Source text:
▶

Ignore my post and listen to the man above ^!
If it involves, cigars, cedar, humidors and seasoning Don's the man!


----------



## falconman515

Herf N Turf said:


> Sorry for getting here late, since I'd have recommended a slightly different path. Oh well.
> 
> First, forget the bowl! There's no point. All you need to do is wipe down the trays a few times a day for a couple days, charge your beads and install cigars. You can't season plastic. All that needs to be seasoned is the wood. Since there's no harm done even if you slightly warp the trays, it's okay to wipe. Never wipe down a wooden humidor other than to dust.
> 
> Sounds like temp control is an issue. If so, you'll need to purchase and outboard controller from either Ranco, or Johnson Controls. These work great; far better than any OEM thermostat.
> 
> Good luck!


Thanks so much for the info Don... At the moment I have cleaned out the plastic as best I can... I put in an old cigar box and my tray from my humidor with 2 bowls of DW to get the nice smell infused in there a bit.

So what I will do when the trays and beads arrive today or tomorrow I'll take out the DW and other stuff and put in my 2 new trays with my 1/2lb of beads (charged with DW) and wipe down the trays really good with DW (like you said since I dont have to worry about them warping much like a regular humidor I'll give a better than normal wipe down).

At that point my cigars at the moment are in the freezer and will be ready to go in the cooler by Saturday so I will have a few days for the new trays to season and get the temp and Rh stable in the cooler for my sticks come then.

How does that sound?

◀

Parts of the exercise:
#1 In the humidor thread, which two makers of outboard temperature controllers are recommended?
#2 Reproduce the humidor thread word for word, starting at "Herf N Turf" up to and including "than to dust.".

Stored entries:
▶

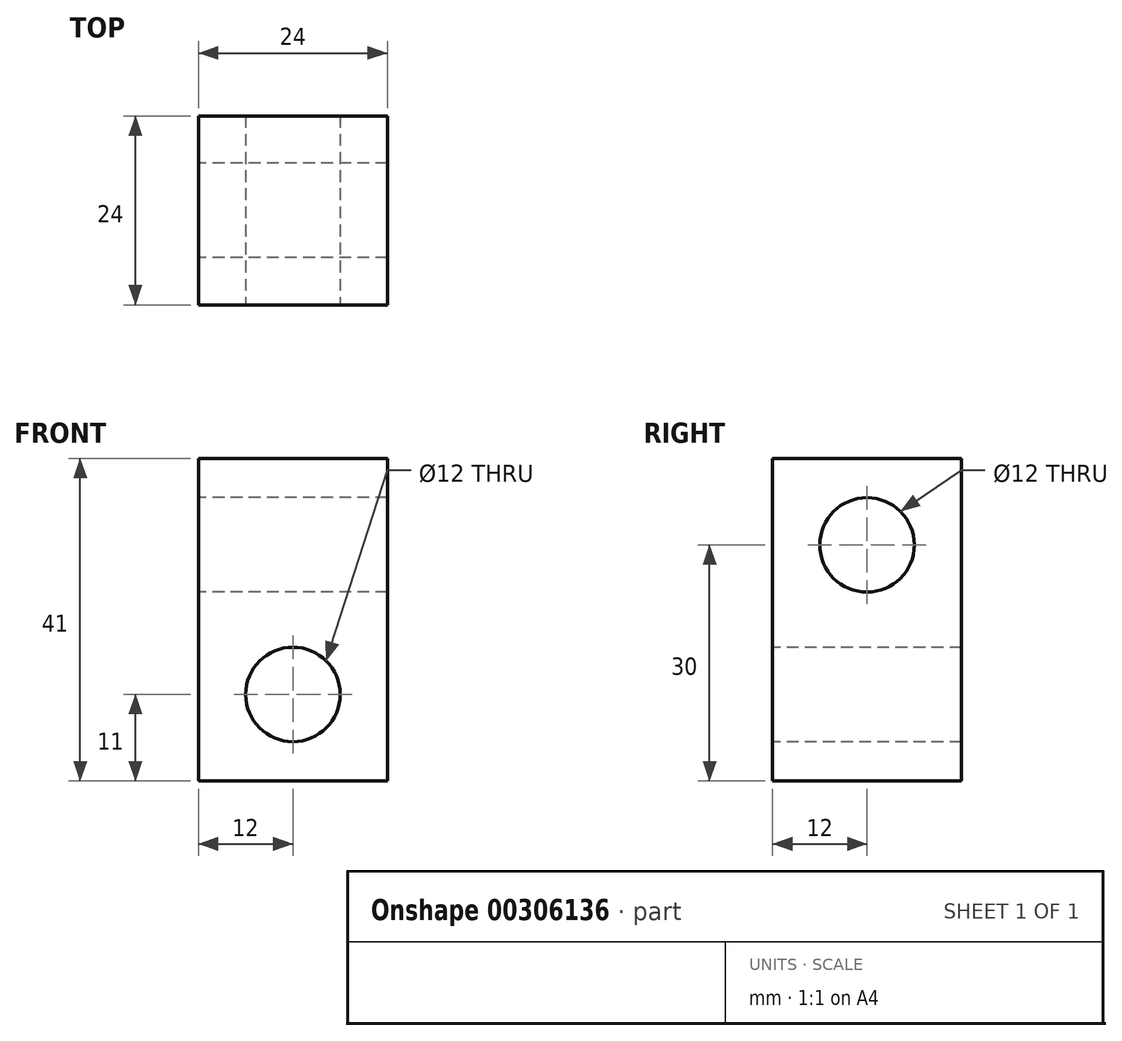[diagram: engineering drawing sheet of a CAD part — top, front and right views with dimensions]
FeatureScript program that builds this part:
annotation { "Feature Type Name" : "Feature", "Feature Type Description" : "" }
export const myFeature = defineFeature(function(context is Context, id is Id, definition is map)
    precondition{}
    {
        {
            var Q0;
            Q0=qCreatedBy(makeId("Top.planeOp"),FACE);
            var sketch = newSketch(context, id + "F0", { "sketchPlane" : qUnion([Q0])});
            skLineSegment(sketch, "E0.bottom", {"start": v(0, 0) * mm, "end": v(24, 0) * mm});
            skLineSegment(sketch, "E0.top", {"start": v(0, 24) * mm, "end": v(24, 24) * mm});
            skLineSegment(sketch, "E0.left", {"start": v(0, 0) * mm, "end": v(0, 24) * mm});
            skLineSegment(sketch, "E0.right", {"start": v(24, 0) * mm, "end": v(24, 24) * mm});
            skSolve(sketch);
        }
        {
            var Q0;
            Q0=makeQuery(id+"F0.imprint","IMPRINT",FACE,{"disambiguationData":[TD([[makeQuery(id+"F0.imprint","IMPRINT",EDGE,{"derivedFrom":sQuery(id+"F0.wireOp",EDGE,"E0.bottom")}),1.0]])]});
            extrude(context, id + "F1", {"entities" : qUnion([Q0]), "depth" : 41 * mm});
        }
        {
            var Q0;
            Q0=makeQuery(id+"F1.opExtrude","SWEPT_FACE",FACE,{"disambiguationData":[OSD([sQuery(id+"F0.wireOp",EDGE,"E0.bottom")])]});
            var sketch = newSketch(context, id + "F2", { "sketchPlane" : qUnion([Q0])});
            skCircle(sketch, "E1", {"center": v(12, 11) * mm, "radius": 6 * mm});
            skSolve(sketch);
        }
        {
            var Q0;
            Q0=makeQuery(id+"F2.imprint","IMPRINT",FACE,{"disambiguationData":[TD([[makeQuery(id+"F2.imprint","IMPRINT",EDGE,{"derivedFrom":sQuery(id+"F2.wireOp",EDGE,"E1")}),1.0]])]});
            extrude(context, id + "F3", {"entities" : qUnion([Q0]), "operationType" : NewBodyOperationType.REMOVE, "oppositeDirection" : true, "depth" : 25 * mm});
        }
        {
            var Q0;
            Q0=makeQuery(id+"F1.opExtrude","SWEPT_FACE",FACE,{"disambiguationData":[OSD([sQuery(id+"F0.wireOp",EDGE,"E0.left")])]});
            var sketch = newSketch(context, id + "F4", { "sketchPlane" : qUnion([Q0])});
            skCircle(sketch, "E2", {"center": v(-12, 30) * mm, "radius": 6 * mm});
            skSolve(sketch);
        }
        {
            var Q0;
            Q0=makeQuery(id+"F4.imprint","IMPRINT",FACE,{"disambiguationData":[TD([[makeQuery(id+"F4.imprint","IMPRINT",EDGE,{"derivedFrom":sQuery(id+"F4.wireOp",EDGE,"E2")}),1.0]])]});
            extrude(context, id + "F5", {"entities" : qUnion([Q0]), "operationType" : NewBodyOperationType.REMOVE, "oppositeDirection" : true, "depth" : 25 * mm});
        }
    });
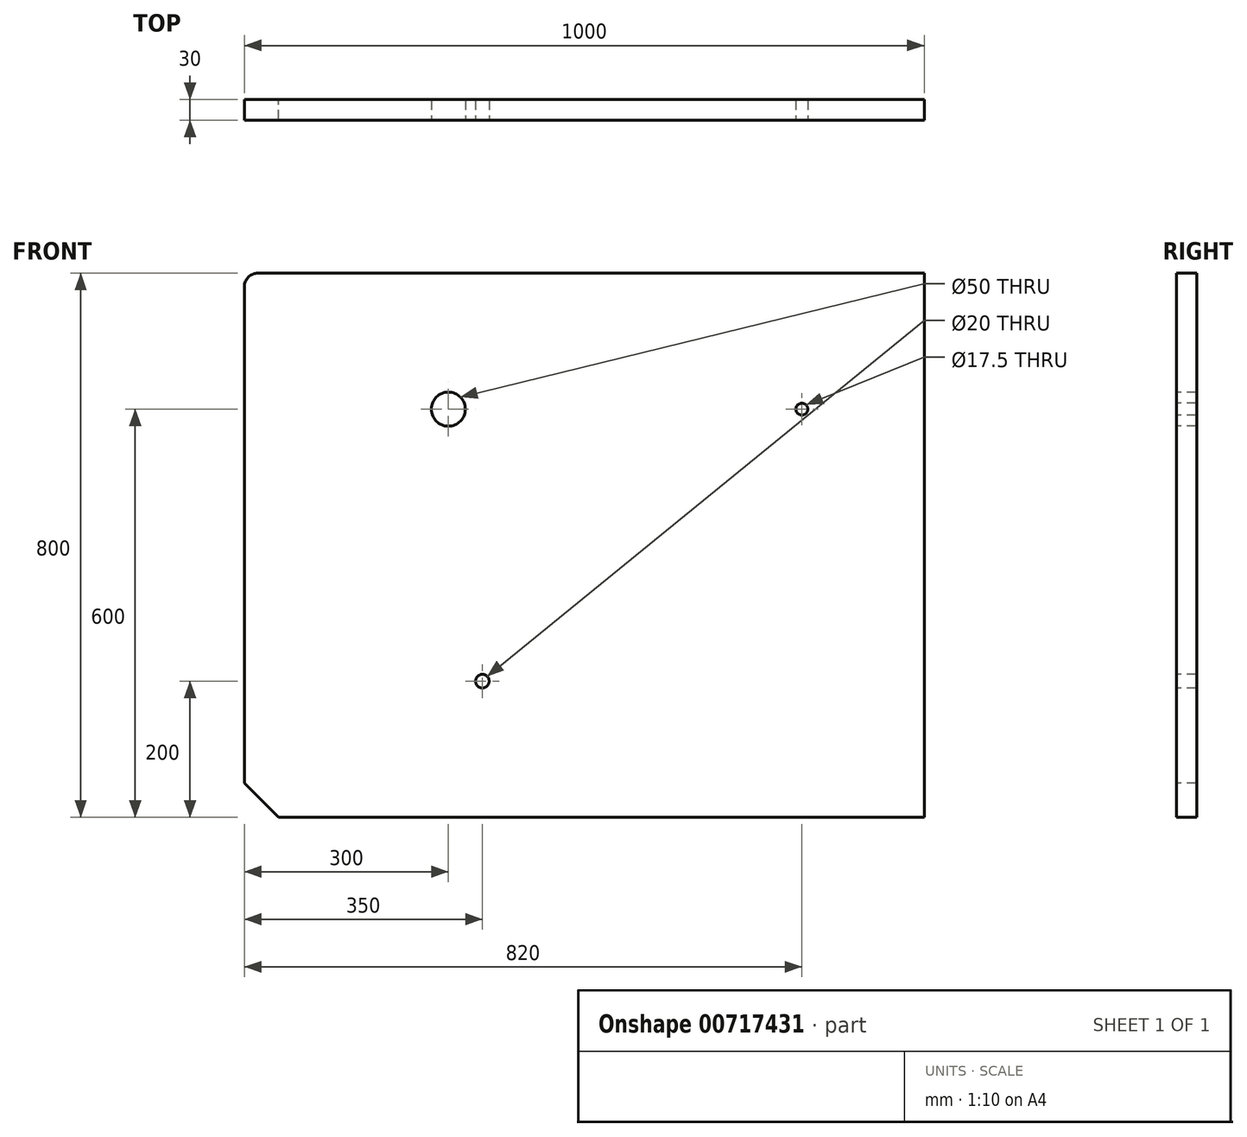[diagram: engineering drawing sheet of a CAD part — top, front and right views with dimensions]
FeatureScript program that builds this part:
annotation { "Feature Type Name" : "Feature", "Feature Type Description" : "" }
export const myFeature = defineFeature(function(context is Context, id is Id, definition is map)
    precondition{}
    {
        {
            var Q0;
            Q0=qCreatedBy(makeId("Front.planeOp"),FACE);
            var sketch = newSketch(context, id + "F0", { "sketchPlane" : qUnion([Q0])});
            skLineSegment(sketch, "E0.bottom", {"start": v(500, 400) * mm, "end": v(-500, 400) * mm});
            skLineSegment(sketch, "E0.top", {"start": v(500, -400) * mm, "end": v(-500, -400) * mm});
            skLineSegment(sketch, "E0.left", {"start": v(500, 400) * mm, "end": v(500, -400) * mm});
            skLineSegment(sketch, "E0.right", {"start": v(-500, 400) * mm, "end": v(-500, -400) * mm});
            skPoint(sketch, "E0.middle", {"position": v(0, 0) * mm});
            skSolve(sketch);
        }
        {
            var Q0;
            Q0=makeQuery(id+"F0.imprint","IMPRINT",FACE,{"disambiguationData":[TD([[makeQuery(id+"F0.imprint","IMPRINT",EDGE,{"derivedFrom":sQuery(id+"F0.wireOp",EDGE,"E0.bottom")}),1.0]])]});
            extrude(context, id + "F1", {"entities" : qUnion([Q0]), "endBound" : BoundingType.SYMMETRIC, "depth" : 30 * mm, "offsetDistance" : 25 * mm});
        }
        {
            var Q0;
            Q0=makeQuery(id+"F1.opExtrude","CAP_FACE",FACE,{"disambiguationData":[OSD([sQuery(id+"F0.wireOp",EDGE,"E0.bottom"),sQuery(id+"F0.wireOp",EDGE,"E0.top"),sQuery(id+"F0.wireOp",EDGE,"E0.left"),sQuery(id+"F0.wireOp",EDGE,"E0.right")])],"isStart":false});
            var sketch = newSketch(context, id + "F2", { "sketchPlane" : qUnion([Q0])});
            skPoint(sketch, "E1", {"position": v(-200, 200) * mm});
            skPoint(sketch, "E2", {"position": v(-150, -200) * mm});
            skPoint(sketch, "E3", {"position": v(320, 200) * mm});
            skSolve(sketch);
        }
        {
            var Q0;
            Q0=sQuery(id+"F2.wireOp",VERTEX,"E1");
            var Q1;
            Q1=makeQuery(id+"F1.opExtrude","SWEPT_BODY",BODY,{"disambiguationData":[OSD([sQuery(id+"F0.wireOp",EDGE,"E0.bottom"),sQuery(id+"F0.wireOp",EDGE,"E0.top"),sQuery(id+"F0.wireOp",EDGE,"E0.left"),sQuery(id+"F0.wireOp",EDGE,"E0.right")])]});
            hole(context, id + "F3", {"style" : HoleStyle.SIMPLE, "endStyle" : HoleEndStyle.THROUGH, "holeDiameter" : 50 * mm, "majorDiameter" : 5 * mm, "isTappedThrough" : true, "tappedDepth" : 12 * mm, "tapClearance" : 3, "locations" : qUnion([Q0]), "scope" : qUnion([Q1])});
        }
        {
            var Q0;
            Q0=sQuery(id+"F2.wireOp",VERTEX,"E2");
            var Q1;
            Q1=makeQuery(id+"F1.opExtrude","SWEPT_BODY",BODY,{"disambiguationData":[OSD([sQuery(id+"F0.wireOp",EDGE,"E0.bottom"),sQuery(id+"F0.wireOp",EDGE,"E0.top"),sQuery(id+"F0.wireOp",EDGE,"E0.left"),sQuery(id+"F0.wireOp",EDGE,"E0.right")])]});
            hole(context, id + "F4", {"style" : HoleStyle.SIMPLE, "endStyle" : HoleEndStyle.THROUGH, "holeDiameter" : 20 * mm, "majorDiameter" : 5 * mm, "isTappedThrough" : true, "tappedDepth" : 12 * mm, "tapClearance" : 3, "locations" : qUnion([Q0]), "scope" : qUnion([Q1])});
        }
        {
            var Q0;
            Q0=sQuery(id+"F2.wireOp",VERTEX,"E3");
            var Q1;
            Q1=makeQuery(id+"F1.opExtrude","SWEPT_BODY",BODY,{"disambiguationData":[OSD([sQuery(id+"F0.wireOp",EDGE,"E0.bottom"),sQuery(id+"F0.wireOp",EDGE,"E0.top"),sQuery(id+"F0.wireOp",EDGE,"E0.left"),sQuery(id+"F0.wireOp",EDGE,"E0.right")])]});
            hole(context, id + "F5", {"style" : HoleStyle.SIMPLE, "endStyle" : HoleEndStyle.THROUGH, "standardTappedOrClearance" : lookupTablePath({ "standard" : "ISO", "engagement" : "75%", "pitch" : "2.5 mm", "size" : "M20", "type" : "Tapped" }), "standardBlindInLast" : lookupTablePath({ "standard" : "ISO", "engagement" : "75%", "pitch" : "2.5 mm", "size" : "M20", "type" : "Tapped" }), "holeDiameter" : 17.5 * mm, "majorDiameter" : 20 * mm, "showTappedDepth" : true, "isTappedThrough" : true, "tappedDepth" : 12 * mm, "tapClearance" : 3, "locations" : qUnion([Q0]), "scope" : qUnion([Q1])});
        }
        {
            var Q0;
            Q0=makeQuery(id+"F1.opExtrude","SWEPT_EDGE",EDGE,{"disambiguationData":[OSD([sQuery(id+"F0.wireOp",EDGE,"E0.bottom"),sQuery(id+"F0.wireOp",EDGE,"E0.right")])]});
            fillet(context, id + "F6", {"entities" : qUnion([Q0]), "radius" : 20 * mm, "tangentPropagation" : true, "allowEdgeOverflow" : false});
        }
        {
            var Q0;
            Q0=makeQuery(id+"F1.opExtrude","SWEPT_EDGE",EDGE,{"disambiguationData":[OSD([sQuery(id+"F0.wireOp",EDGE,"E0.top"),sQuery(id+"F0.wireOp",EDGE,"E0.right")])]});
            chamfer(context, id + "F7", {"entities" : qUnion([Q0]), "width" : 50 * mm, "tangentPropagation" : true});
        }
    });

◀

Response list:
#1 Ranco and Johnson Controls.

#2
Herf N Turf said:


> Sorry for getting here late, since I'd have recommended a slightly different path. Oh well.
> 
> First, forget the bowl! There's no point. All you need to do is wipe down the trays a few times a day for a couple days, charge your beads and install cigars. You can't season plastic. All that needs to be seasoned is the wood. Since there's no harm done even if you slightly warp the trays, it's okay to wipe. Never wipe down a wooden humidor other than to dust.